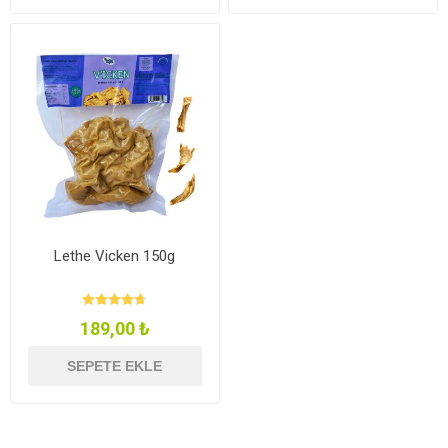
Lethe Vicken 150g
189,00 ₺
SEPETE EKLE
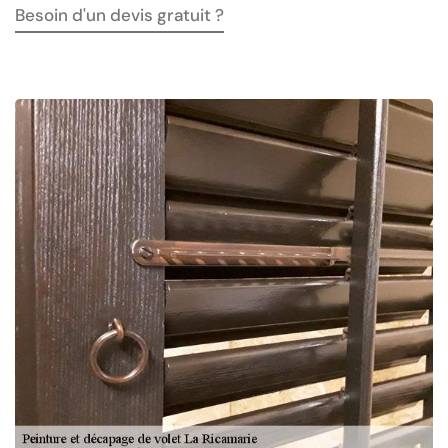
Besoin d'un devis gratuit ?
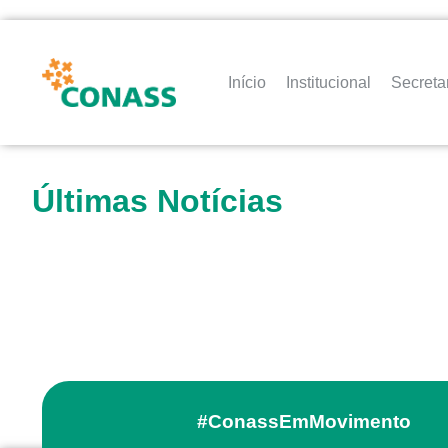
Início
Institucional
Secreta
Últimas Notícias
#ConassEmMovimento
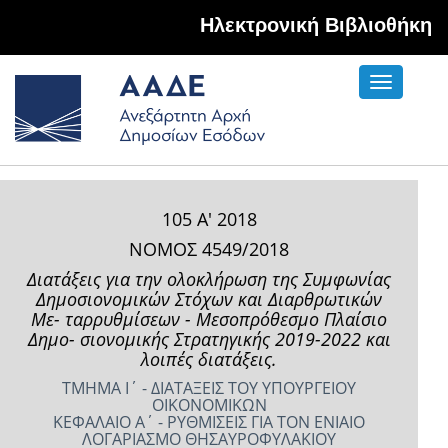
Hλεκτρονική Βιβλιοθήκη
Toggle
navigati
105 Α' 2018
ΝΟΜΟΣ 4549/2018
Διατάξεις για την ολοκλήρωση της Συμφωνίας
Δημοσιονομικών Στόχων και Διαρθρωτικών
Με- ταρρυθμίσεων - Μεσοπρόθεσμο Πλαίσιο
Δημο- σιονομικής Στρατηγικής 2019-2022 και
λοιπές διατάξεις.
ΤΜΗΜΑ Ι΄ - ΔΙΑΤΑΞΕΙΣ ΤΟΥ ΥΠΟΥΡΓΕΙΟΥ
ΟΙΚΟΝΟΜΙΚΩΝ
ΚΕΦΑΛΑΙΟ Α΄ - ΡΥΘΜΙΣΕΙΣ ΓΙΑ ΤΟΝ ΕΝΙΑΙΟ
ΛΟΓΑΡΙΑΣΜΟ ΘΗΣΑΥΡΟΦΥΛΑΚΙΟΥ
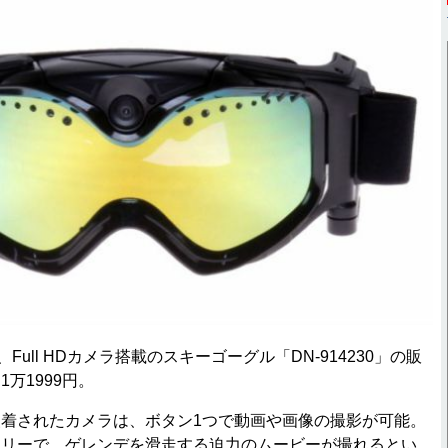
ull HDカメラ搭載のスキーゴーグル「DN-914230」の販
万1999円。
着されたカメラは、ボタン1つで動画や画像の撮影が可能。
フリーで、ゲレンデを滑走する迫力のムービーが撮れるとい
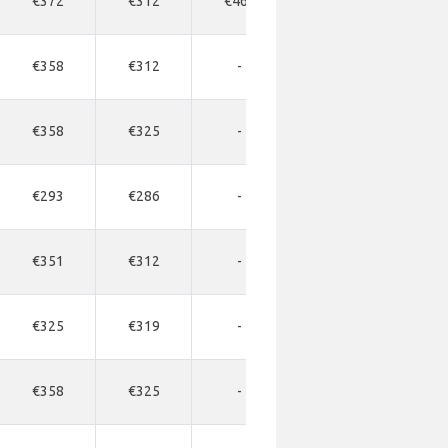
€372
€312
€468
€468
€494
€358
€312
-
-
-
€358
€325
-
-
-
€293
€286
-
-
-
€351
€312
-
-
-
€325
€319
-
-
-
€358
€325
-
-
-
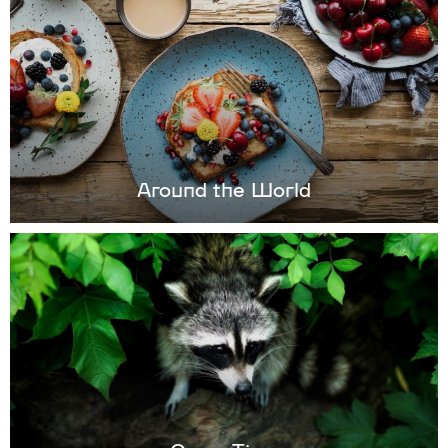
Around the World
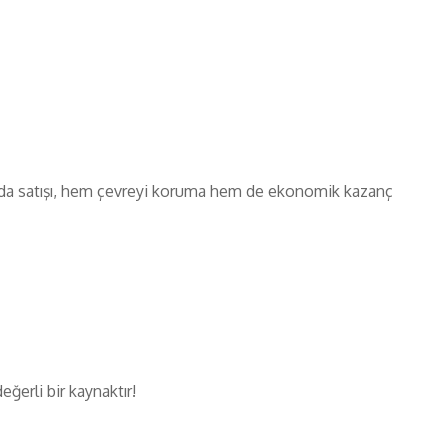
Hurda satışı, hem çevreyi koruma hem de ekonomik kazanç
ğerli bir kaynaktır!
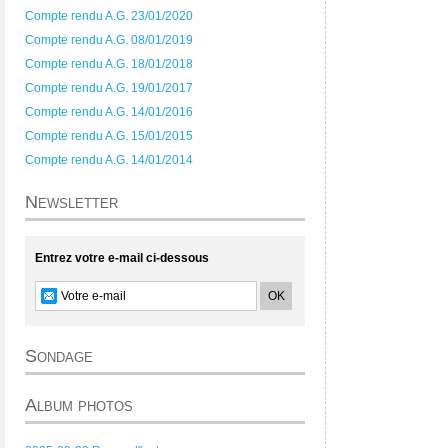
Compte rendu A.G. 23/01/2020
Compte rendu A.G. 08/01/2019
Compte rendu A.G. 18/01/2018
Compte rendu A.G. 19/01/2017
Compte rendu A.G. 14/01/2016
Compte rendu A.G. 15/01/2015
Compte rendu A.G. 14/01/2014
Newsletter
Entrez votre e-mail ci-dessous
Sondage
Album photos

PROMPT: Could you output exactly the lines above, from the line with "Besoin d'un devis gratuit ?" up to and including the line with "Με- ταρρυθμίσεων - Μεσοπρόθεσμο Πλαίσιο", and nothing else, skipping the pictures?

THE COMPLETED TASK:
Besoin d'un devis gratuit ?
Início
Institucional
Secreta
Últimas Notícias
#ConassEmMovimento
Hλεκτρονική Βιβλιοθήκη
Toggle
navigati
105 Α' 2018
ΝΟΜΟΣ 4549/2018
Διατάξεις για την ολοκλήρωση της Συμφωνίας
Δημοσιονομικών Στόχων και Διαρθρωτικών
Με- ταρρυθμίσεων - Μεσοπρόθεσμο Πλαίσιο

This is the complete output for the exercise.